• Exercise aim:
Please set down the records from the line with "Check: Blood-pressure gauge" up to and including the line with "Recorded: 0.05 kg", copying each line as it stands and leaving the pictures out of your answer.

• Supplied material:
──────────────────────────────
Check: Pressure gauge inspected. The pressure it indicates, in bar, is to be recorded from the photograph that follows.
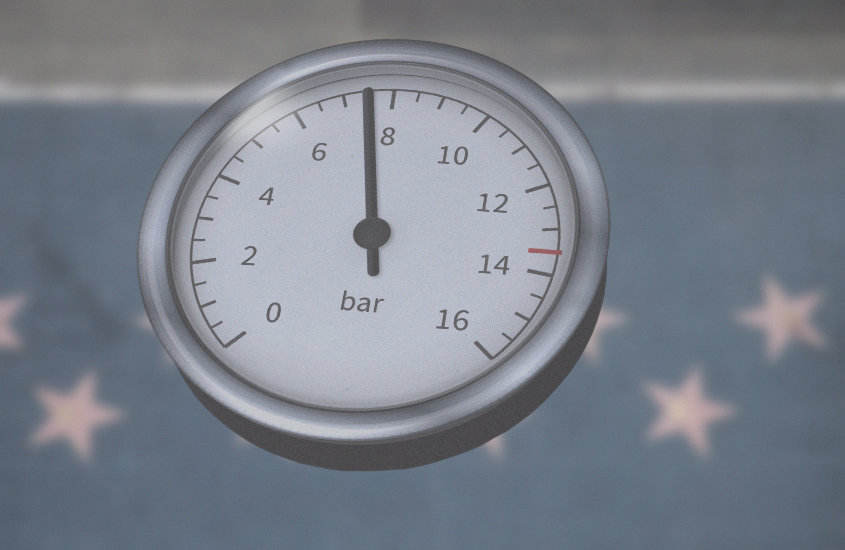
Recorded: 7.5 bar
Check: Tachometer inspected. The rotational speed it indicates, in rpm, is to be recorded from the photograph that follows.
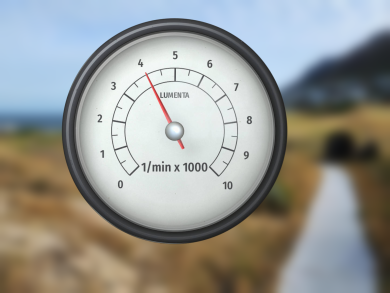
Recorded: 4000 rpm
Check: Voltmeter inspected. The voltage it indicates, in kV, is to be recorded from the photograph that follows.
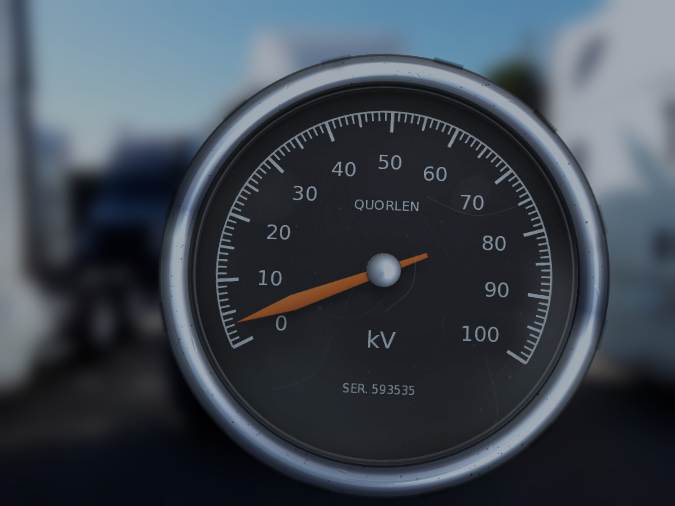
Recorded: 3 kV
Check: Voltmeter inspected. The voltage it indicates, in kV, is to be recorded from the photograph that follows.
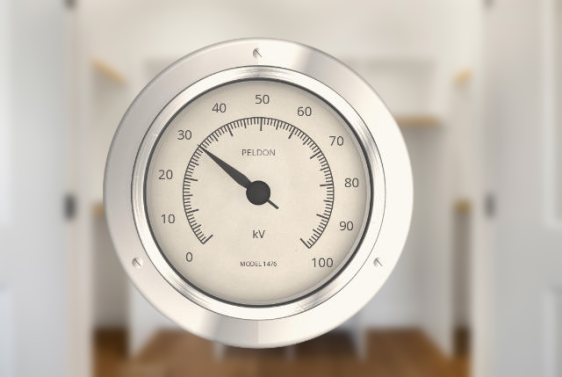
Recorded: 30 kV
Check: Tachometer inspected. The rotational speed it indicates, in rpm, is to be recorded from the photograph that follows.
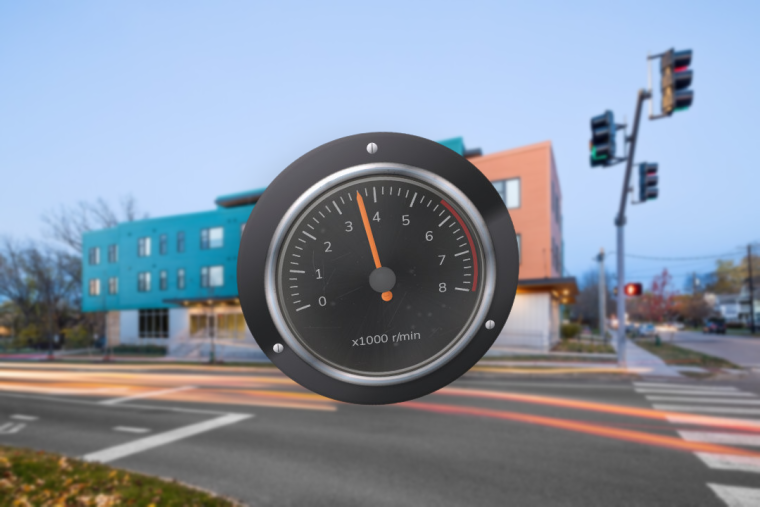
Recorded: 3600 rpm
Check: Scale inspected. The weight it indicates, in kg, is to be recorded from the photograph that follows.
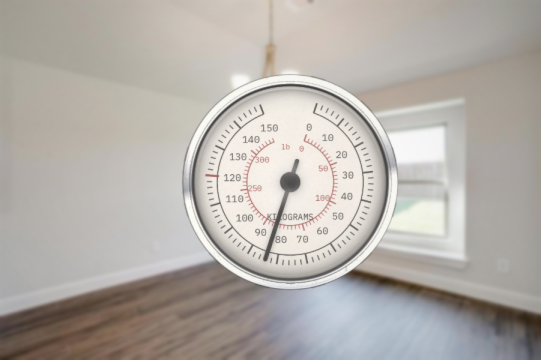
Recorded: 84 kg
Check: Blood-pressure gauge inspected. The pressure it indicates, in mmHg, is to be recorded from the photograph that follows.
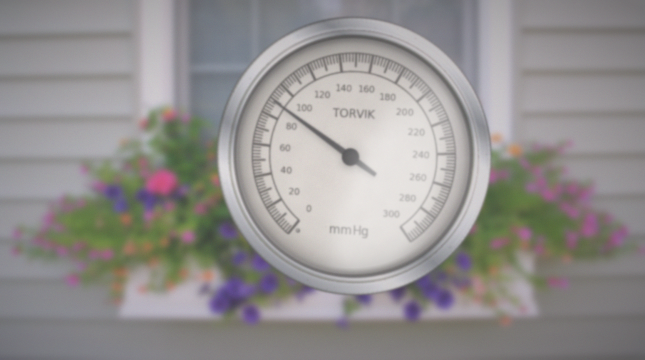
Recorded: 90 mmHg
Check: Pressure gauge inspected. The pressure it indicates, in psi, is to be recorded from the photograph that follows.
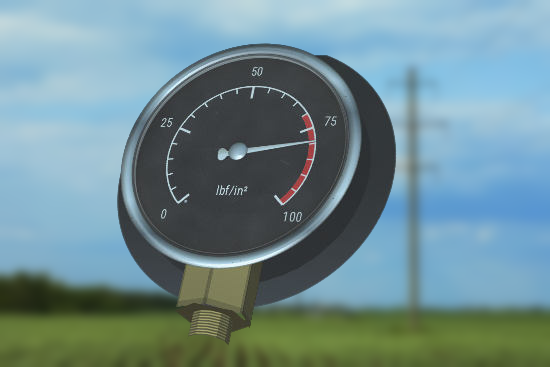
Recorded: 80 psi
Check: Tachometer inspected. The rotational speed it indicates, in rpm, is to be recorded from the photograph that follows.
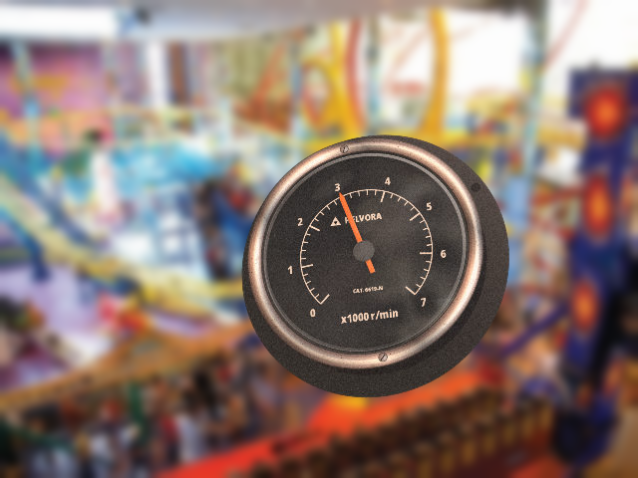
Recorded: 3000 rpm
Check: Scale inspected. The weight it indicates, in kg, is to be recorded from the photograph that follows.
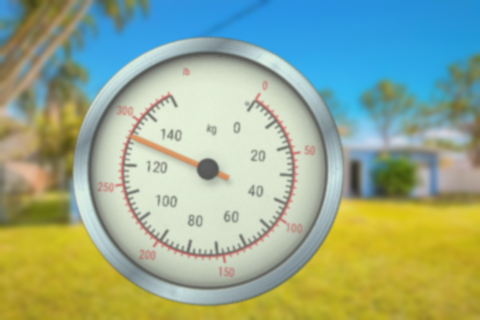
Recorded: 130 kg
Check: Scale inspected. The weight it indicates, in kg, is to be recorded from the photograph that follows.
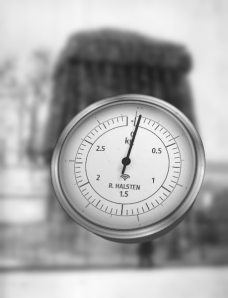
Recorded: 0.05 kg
──────────────────────────────
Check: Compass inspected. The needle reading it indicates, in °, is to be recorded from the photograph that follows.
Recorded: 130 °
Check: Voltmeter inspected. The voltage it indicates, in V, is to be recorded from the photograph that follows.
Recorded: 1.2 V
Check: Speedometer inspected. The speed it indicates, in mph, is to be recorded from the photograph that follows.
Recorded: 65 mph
──────────────────────────────
• Solved exercise:
Check: Blood-pressure gauge inspected. The pressure it indicates, in mmHg, is to be recorded from the photograph that follows.
Recorded: 90 mmHg
Check: Pressure gauge inspected. The pressure it indicates, in psi, is to be recorded from the photograph that follows.
Recorded: 80 psi
Check: Tachometer inspected. The rotational speed it indicates, in rpm, is to be recorded from the photograph that follows.
Recorded: 3000 rpm
Check: Scale inspected. The weight it indicates, in kg, is to be recorded from the photograph that follows.
Recorded: 130 kg
Check: Scale inspected. The weight it indicates, in kg, is to be recorded from the photograph that follows.
Recorded: 0.05 kg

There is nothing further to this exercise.